### CONSIGNES
**A.** D'après la page sur la définition du sujet d'un énoncé problématique, quels signes de ponctuation peuvent séparer les deux propositions d'un énoncé du cas n° 1 ?
**B.** Indiquez si chacune des affirmations suivantes concorde avec la page sur la définition du sujet d'un énoncé problématique, en répondant par oui ou par non et en citant les mots du texte qui tranchent. (i) Le troisième exemple d'énoncé est un sujet de dissertation. (ii) Le sujet réel de l'énoncé « Les Français et la colonisation » est « la colonisation ». (iii) La page a été mise à jour en 2005.
**C.** Rédigez la suite de la page sur la définition du sujet d'un énoncé problématique, en reprenant juste après sa dernière phrase.

### EXTRAIT À LIRE

Définir le "sujet" d'un énoncé imposant une problématique.

(page mise à jour le 29/12/2005)

 

 

 

 


Lorsque l'énoncé du sujet est, en lui-même, une problématique, la définition précise du sujet s'avère plus délicate qu'en temps ordinaire. En témoigne les difficultés que rencontrent les élèves.

 


 

 

Trois exemples d'énoncés  pour illustrer le problème et tenter de trouver des solutions pratiques :

1- Les Français et la colonisation : partageaient-ils tous la même ambition ? (Synthèse avec documents)

2- Comment vit la bourgeoisie au 19ème siècle ? (Synthèse avec documents)

3- Dans quelle mesure le bilan politique, militaire et moral de la guerre annonce-t-il un monde nouveau ? (dissertation).

 

 

Cas n° 1 - L'énoncé se décompose en deux parties : d'un côté l'énoncé proprement dit : "Les Français et la colonisation", de l'autre la problématique imposée par l'examinateur. Ce type d'énoncé est assez facile à repérer puisqu'il comporte deux propositions, nettement séparées par la ponctuation (ici, les deux points ; il peut s'agir d'un point virgule ou d'un point).

Quand on l'identifie, il faut procéder de la manière suivante : 

a) isoler le sujet de l'énoncé thématique (sujet grammatical de la première partie de l'énoncé) : ici, c'est le "les Français" par référence au fait colonisation. 

b) le relier au mot clé de l'énoncé problématique : ici, c'et "ambitions"

c) comprendre qu'il faut traiter le sujet pour répondre par "(plutôt) oui" ou par "(plutôt) non" à la problématique.

Questions : Mais comment reconnaître le mot clé de l'énoncé problématique ?

Et, avant tout, pourquoi le sujet thématique est-il "Français" plutôt que "colonisation" ?

 

1°) Confrontés à l'énoncé les Français et la colonisation, beaucoup d'élèves considèrent que le sujet est les Français et la colonisation, réponse qui n'aide pas vraiment à cerner ce dont il faut parler. Entre l'énoncé et la réponse des élèves, on n'a pas progressé !

De fait, le sujet réel d'un tel énoncé, n'est ni "les Français" ni "la colonisation" ; il est dans le "et". En d'autres termes, la"relation" qui existe entre les deux termes de l'énoncé.

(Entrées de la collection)
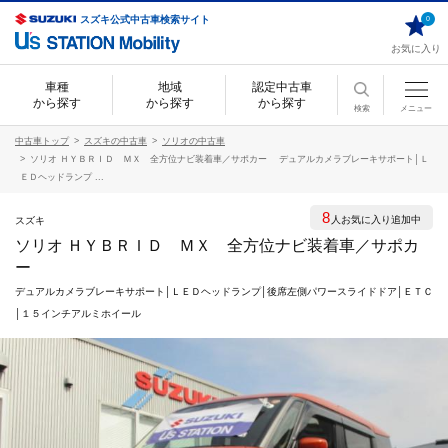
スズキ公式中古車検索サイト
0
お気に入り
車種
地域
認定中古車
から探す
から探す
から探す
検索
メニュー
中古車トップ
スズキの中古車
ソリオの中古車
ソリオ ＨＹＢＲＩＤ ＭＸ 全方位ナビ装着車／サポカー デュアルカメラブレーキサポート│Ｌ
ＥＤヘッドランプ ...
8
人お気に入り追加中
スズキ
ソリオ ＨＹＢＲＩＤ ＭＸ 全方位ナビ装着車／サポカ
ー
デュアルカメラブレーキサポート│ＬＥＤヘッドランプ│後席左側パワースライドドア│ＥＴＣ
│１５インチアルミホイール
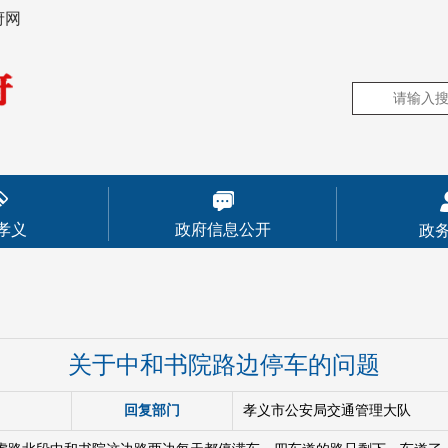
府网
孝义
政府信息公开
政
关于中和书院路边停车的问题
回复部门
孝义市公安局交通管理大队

...

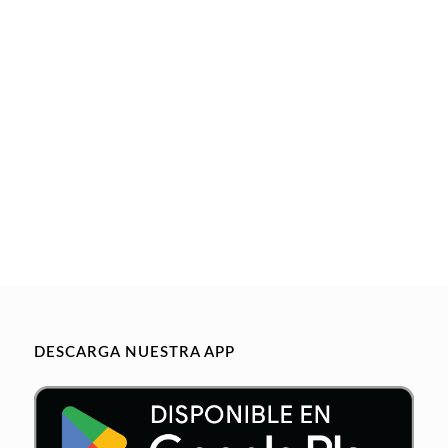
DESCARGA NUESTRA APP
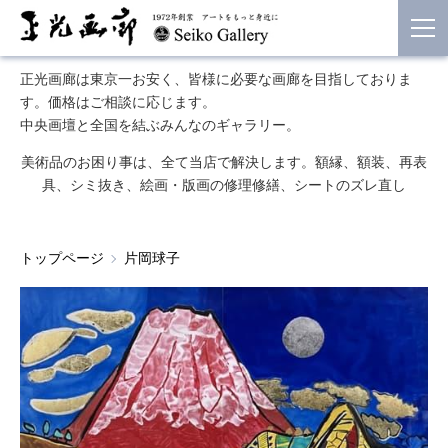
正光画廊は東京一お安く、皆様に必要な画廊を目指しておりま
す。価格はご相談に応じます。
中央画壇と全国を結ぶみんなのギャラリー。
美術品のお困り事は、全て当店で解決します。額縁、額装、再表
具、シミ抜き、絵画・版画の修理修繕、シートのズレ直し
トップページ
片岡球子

### RÉPONSES AUX CONSIGNES
**A.** Les deux points, un point virgule ou un point.

**B.**
(i) Oui : « Dans quelle mesure le bilan politique, militaire et moral de la guerre annonce-t-il un monde nouveau ? (dissertation) ».
(ii) Non : « le sujet réel d'un tel énoncé, n'est ni "les Français" ni "la colonisation" ; il est dans le "et" ».
(iii) Oui : « (page mise à jour le 29/12/2005) ».

**C.**
La formulation de la problématique dans la deuxième partie de l'énoncé que nous prenons pour exemple confirme cette réponse. Ce qu'il faut étudier c'est la manière dont les Français définissent leur "ambition" par référence à la colonisation. Cette "ambition" qu'il faut distinguer pour voir si les Français partagent la même renvoie bien à l'analyse d'une relation entre "Français" et "colonisation".

D'autre part, si dans la première partie de l'énoncé, le "et" invite à retenir pareillement "Français" et "colonisation" comme sujets, la seconde, en revanche, fait disparaître le mot "colonisation" quand elle préserve, sous la forme du pronom "ils", le mot "Français". Qui plus est, ce "ils" est sujet du verbe "partager". Toutes ces particularités cumulées désignent bien "Français" comme sujet du devoir ; mais les Français dans leur seul rapport à la colonisation (nous avons là, une limite du sujet).

 

2°) Il faut savoir qu'une problématique est avant tout une mise en relation entre deux éléments de réflexion : un sujet, d'une part, une caractéristique ou qualification d'autre part. 

Autrement dit, si vous cherchez dans un énoncé problématique le mot clé et que vous connaissez déjà le "sujet", il y a de fortes chances pour que le mot clé recherché soit le mot relié au sujet par le verbe de l'énoncé.

 

Grammaticalement, le mot clé est donc soit "attribut" du sujet, soit "COD".

 

Dans notre exemple, le "sujet" de l'énoncé thématique est donc "les Français" dans leur rapport à "la colonisation" (limite du sujet).

Ce sujet réapparaît dans l'énoncé problématique sous la forme du "ils" (une réapparition qui prouve que ce sont bien "les Français" qui importent). Le seul mot clé restant est donc "ambitions", le COD du verbe partager.

 

Quelles erreurs ont été commises ?

1/ Une première faute consiste à remplacer "Français" par "France", ce qui conduit à traiter de la politique coloniale du pays et à ignorer au moins un des documents accompagnant le sujet (discours de Clemenceau) lequel dénonçait la colonisation.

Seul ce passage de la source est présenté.